At present, in the NHS it takes up to 72 hours for test results to return. Current methods include RT-PCR or ELISA antibody testing. Nanopore can be used for fast diagnosis of COVID-19 through the detection of viral genomes. The new approach will help quickly test any possible cases of COVID-19, it will help keep staff safe and minimise the risk of infection. And the best part..it has a much faster turn around time - 24 hours from sample to result!!!

So that's where our project comes in! We want to use Nanopore Sequencing to get past some of these barriers and speed up the process!

What it does

We have created an App which will help people analyse genomic data very easily without expertise in the field of bioinformatics. Genetic information is very important for diagnostic, however, most NHS Trusts do not have many Bioinformaticians available.

Our App takes away a lot of the initial hurdles of analysing genomic data. It allows users to import the FASTQ files which (from the Nanopore analysis) directly into our App. The app will conduct all the analysis for the user by filtering out the patients DNA and bacterial DNA to pick out just the COVID-19.

How we built it

We used data from the h-Cov-19 virus recently published using the Oxford Nanopore sequencing data, which was uploaded to the GISAID repository.

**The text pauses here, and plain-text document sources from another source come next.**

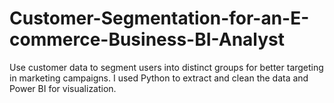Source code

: # Customer-Segmentation-for-an-E-commerce-Business-BI-Analyst

 Use customer data to segment users into distinct groups for better targeting in marketing campaigns. I used Python to extract and clean the data and Power BI for visualization. 
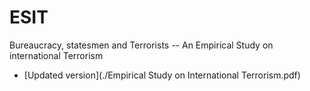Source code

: # ESIT
Bureaucracy, statesmen and Terrorists -- An Empirical Study on international Terrorism

- [Updated version](./Empirical Study on International Terrorism.pdf)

Metagenomic analysis was conducted using a number of tools implemented in Bash and R. This pipeline was used to conduct quality control on the raw data, assemble reads, remove human DNA and identify non-human species present in the sample. Finally, DNA sequences were compared with sequences published for the COVID-19, in order to determine whether it's viral DNA is present in the sample. This will provide a diagnosis of whether the patient has COVID-19.

Challenges we ran into

Data Storage, as we were trying to download the datasets onto our PCs, we realised we didn't have enough storage. We managed to sort out this little issue using an external hard drive. Shiny is also a relatively new platform for us, so it was difficult to build an app from scratch using it.

Accomplishments that we're proud of

Completing the pipeline and integrating it into an app built on a platform we've never previously used in just 24 hours

What we learned

Being a 2-person team is hard!

What's next for COVID19

Polish the front end further. Make it extremely user-friendly and create Standard Operating Procedures. Validate using more datasets with known outcomes.

The end goal would be to roll it out to community testing!